A operação portuguesa contribuiu com 100,5 milhões de euros para o lucro, embora a forte melhoria de performance seja ainda explicada pelos ganhos em operações financeiras, resultante da venda de dívida pública no primeiro semestre. Os resultados em operações financeiras alcançaram 554,1 milhões de euros. 

Os negócios internacionais ainda têm maior peso nos lucros, valendo 149 milhões de euros dos resultados. A operação mais importante é a Polónia onde os resultados estabilizaram em 118,8 milhões de euros, mas a grande subida nos lucros de 48,7% verificou-se no Millennium Angola, banco que se irá fundir com o BPA (Banco Português do Atlântico) também angolano.

A margem financeira consolidada cresceu 22,9%, com destaque para a subida registada em Portugal que ascendeu a 514 milhões de euros. Esta evolução é atribuída à descida consistente do spread (remuneração) dos depósitos a prazo, mas também ao efeito da amortização antecipada do empréstimo do Estado (CoCos) e à diminuição do crédito vencido. 

Os resultados core, que incluem a margem financeira e as comissões, aumentaram 48% para 439,6 milhões de euros no final de setembro.

Já os custos operacionais baixaram 3,8%, com destaque para o mercado português onde a redução de gastos foi de 8,1%. Os custos com pessoal baixaram 3,5% em Portugal, o que passa pela continuada diminuição do número de colaboradores. 

Em comunicado, o BCP destaca o nível de provisões, ainda muito relevante, para fazer face a perdas no crédito, que ascenderam a 745,5 milhões de euros, mas sublinha a “tendência favorável”, face aos primeiros nove meses de 2014, quando as imparidades de crédito totalizavam 1017,5 milhões de euros. 

Nuno Amado afasta aumento de capital na Polónia

Os depósitos cresceram 2% e o financiamento obtido junto do Banco Central Europeu (BCE) baixou para 5,9 mil milhões de euros. O rácio core Tier 1 fixou-se em 13,2%, ainda se contar com o impacto da junção do Millennium Angola com o BPA. 

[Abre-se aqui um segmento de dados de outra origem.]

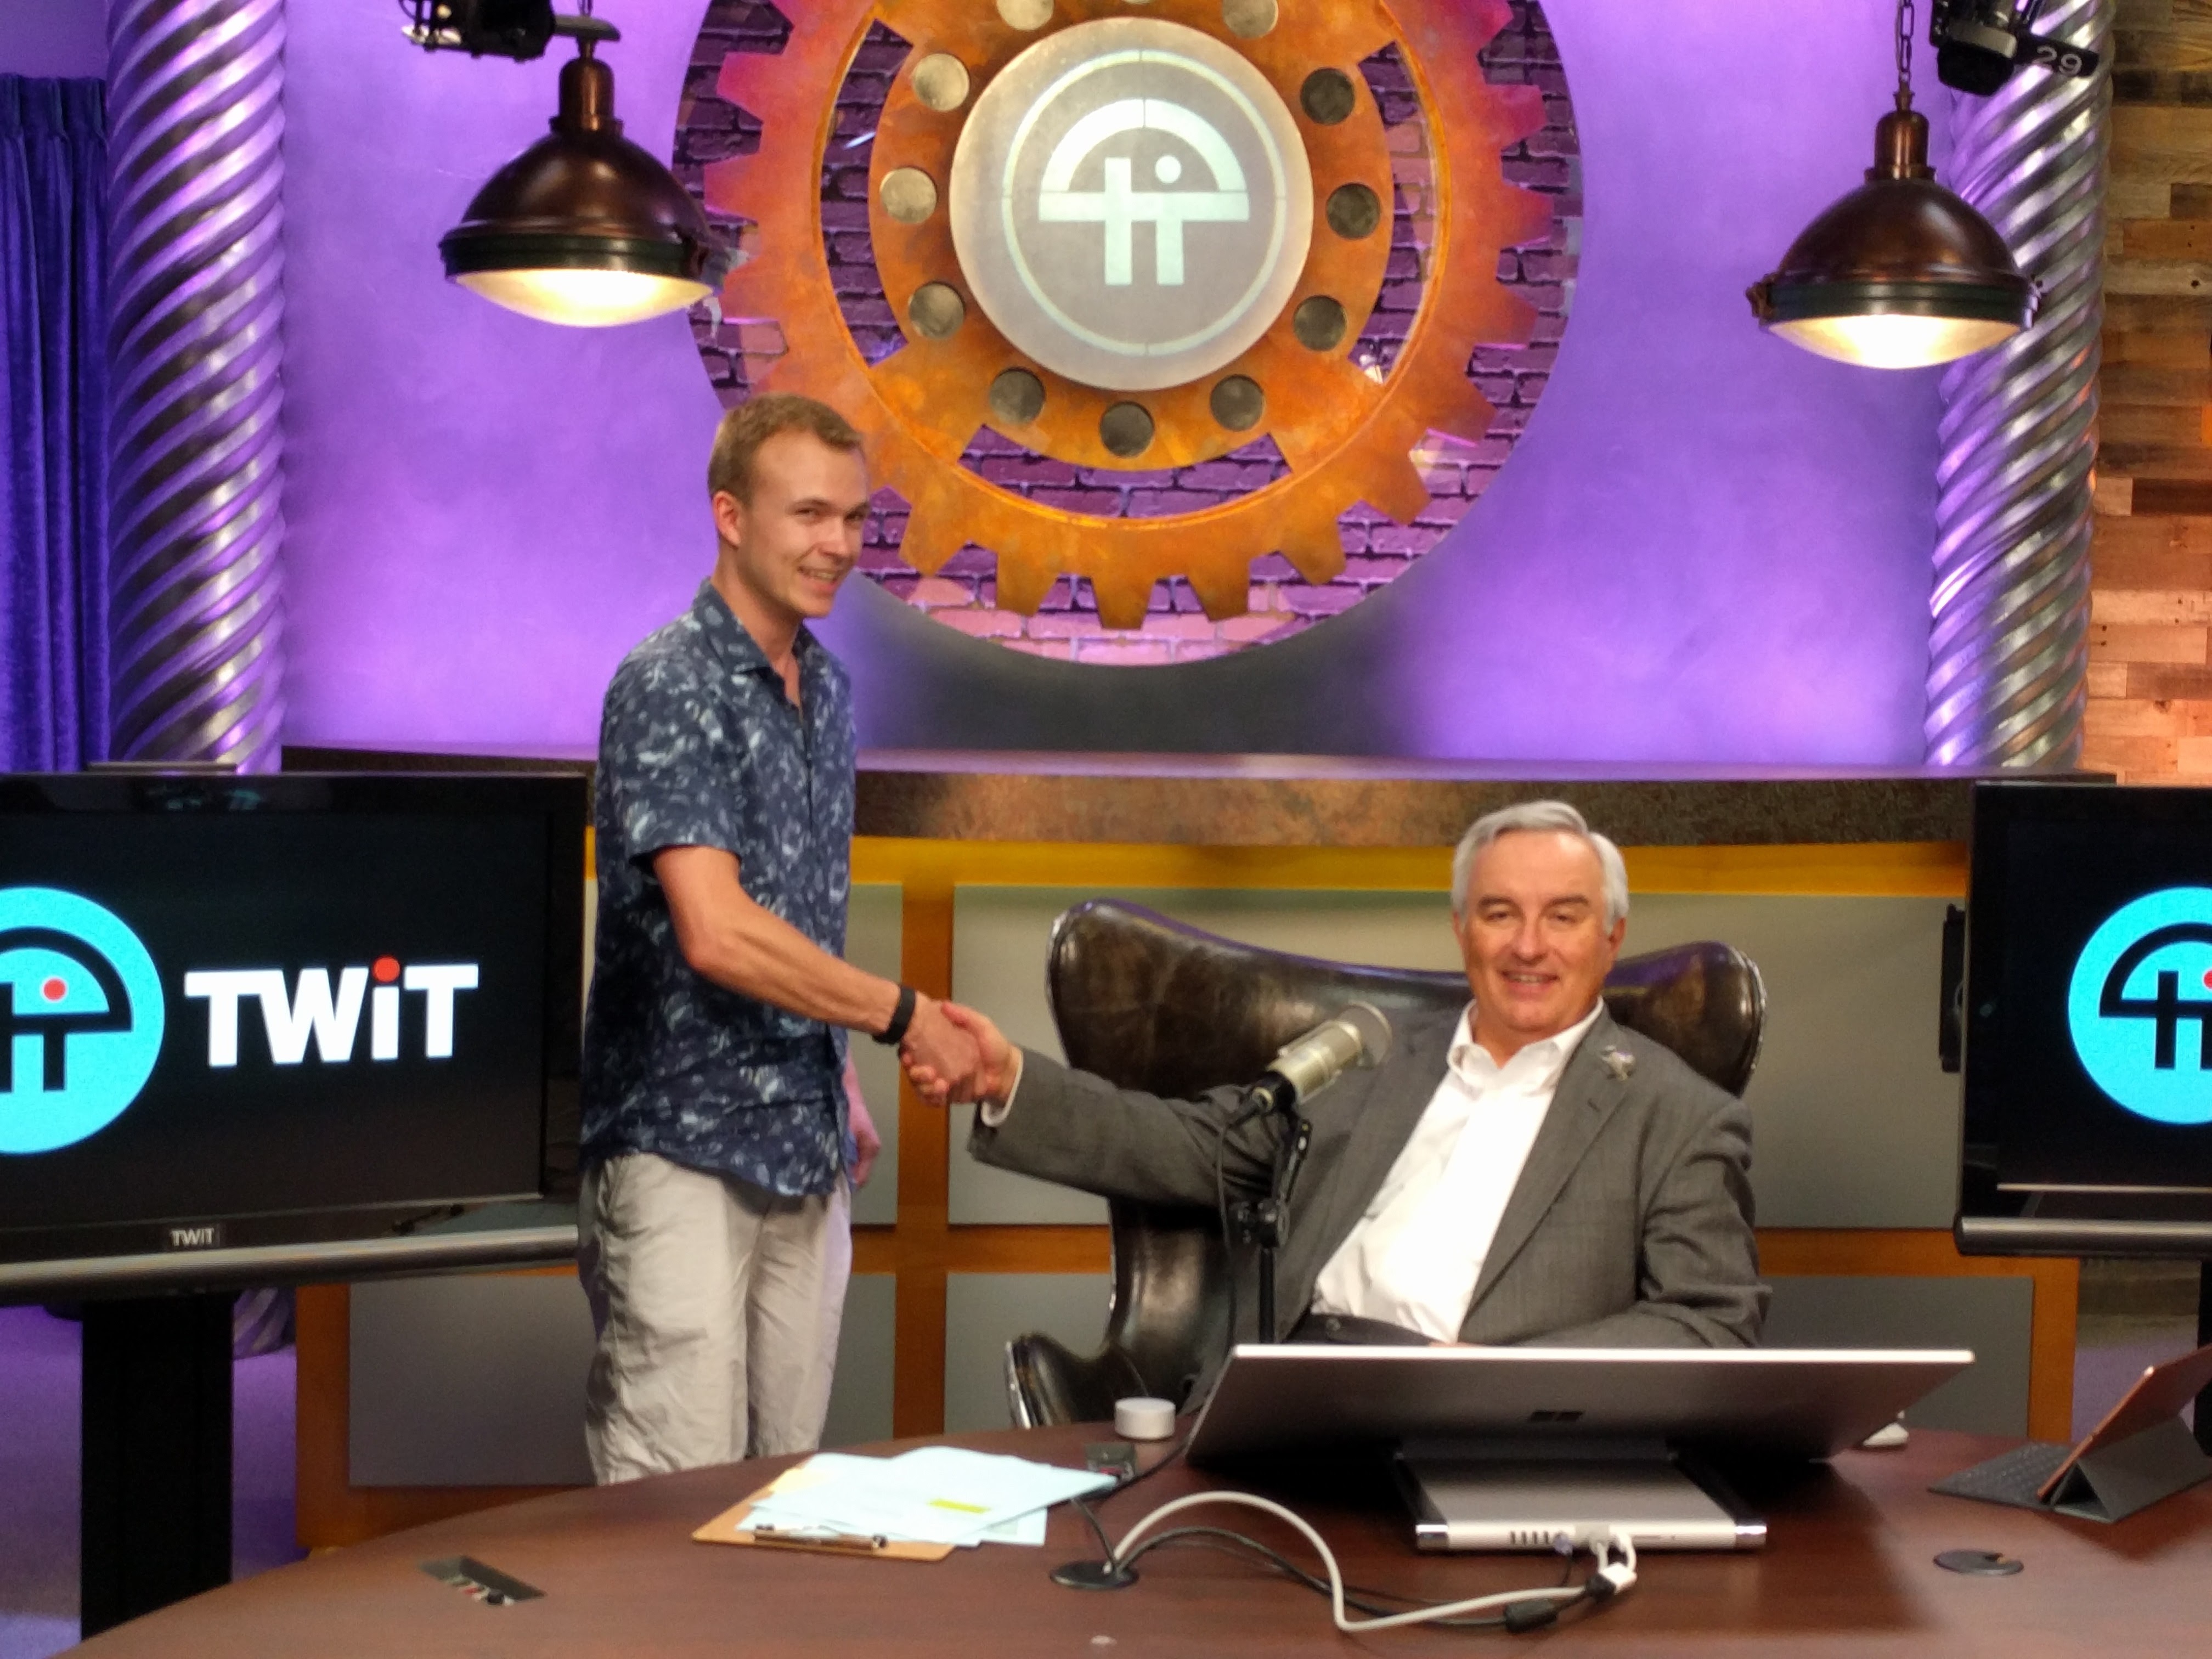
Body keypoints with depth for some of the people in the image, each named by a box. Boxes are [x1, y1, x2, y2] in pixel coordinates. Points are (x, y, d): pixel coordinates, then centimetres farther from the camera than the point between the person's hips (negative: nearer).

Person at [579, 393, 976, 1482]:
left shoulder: (826, 690, 13)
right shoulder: (668, 688, -14)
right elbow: (716, 934, -23)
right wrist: (902, 1015, -17)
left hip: (803, 1147, 8)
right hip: (683, 1146, -8)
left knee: (789, 1481, 12)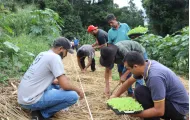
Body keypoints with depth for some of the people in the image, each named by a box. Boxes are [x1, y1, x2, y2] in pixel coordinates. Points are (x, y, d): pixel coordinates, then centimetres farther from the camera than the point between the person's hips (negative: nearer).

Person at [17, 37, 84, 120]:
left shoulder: (43, 54, 12)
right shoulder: (54, 57, -14)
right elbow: (65, 85, -19)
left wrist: (59, 82, 15)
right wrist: (78, 90, 0)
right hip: (31, 100, -9)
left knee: (57, 86, 27)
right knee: (73, 96, -14)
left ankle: (38, 109, 10)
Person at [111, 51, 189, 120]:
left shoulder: (154, 76, -33)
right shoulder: (146, 65, -6)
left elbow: (159, 111, -31)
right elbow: (129, 81, 12)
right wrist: (115, 95, 17)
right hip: (169, 99, 9)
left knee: (140, 92, -21)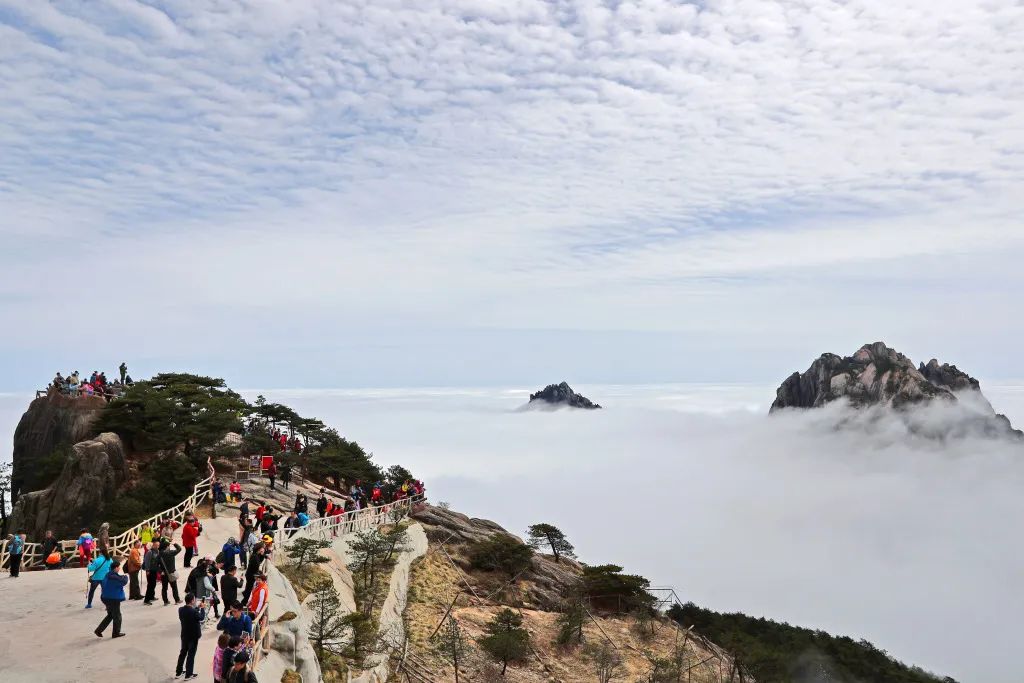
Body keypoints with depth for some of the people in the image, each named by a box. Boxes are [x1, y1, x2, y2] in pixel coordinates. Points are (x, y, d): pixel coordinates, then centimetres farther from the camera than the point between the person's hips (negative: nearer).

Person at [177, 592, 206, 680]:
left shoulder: (181, 609, -8)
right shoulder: (193, 612, -27)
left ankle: (178, 672, 33)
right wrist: (203, 608, 1)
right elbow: (202, 617, -11)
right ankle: (188, 674, 14)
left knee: (183, 652, 22)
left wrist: (198, 607, 9)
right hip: (193, 636, -6)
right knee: (191, 654, 6)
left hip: (184, 635, 6)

Na apresentação dos resultados, o presidente Nuno Amado, afastou a possibilidade de realizar um aumento de capital no Millennium Bank polaco, defendendo que o banco tem níveis de solidez financeira confortáveis, mesmo considerando os testes de stress cujos resultados serão divulgados em novembro. 

O presidente do BCP acrescentou que a unidade na Polónia está bem recapitalizada para responder ao impacto de medidas anunciadas pelo novo governo na Polónia no que respeita ao crédito à habitação concedido pelos bancos polacos em francos suíços. Em causa poderá estar um imposto sobre o setor bancário e a conversão dos empréstimos para a moeda polaca, com os bancos a terem de assumir parte da perda resultante da desvalorização cambial. 

Nuno Amado manifestou expectativa de chegar a um acordo com as autoridades polacas sobre o tema.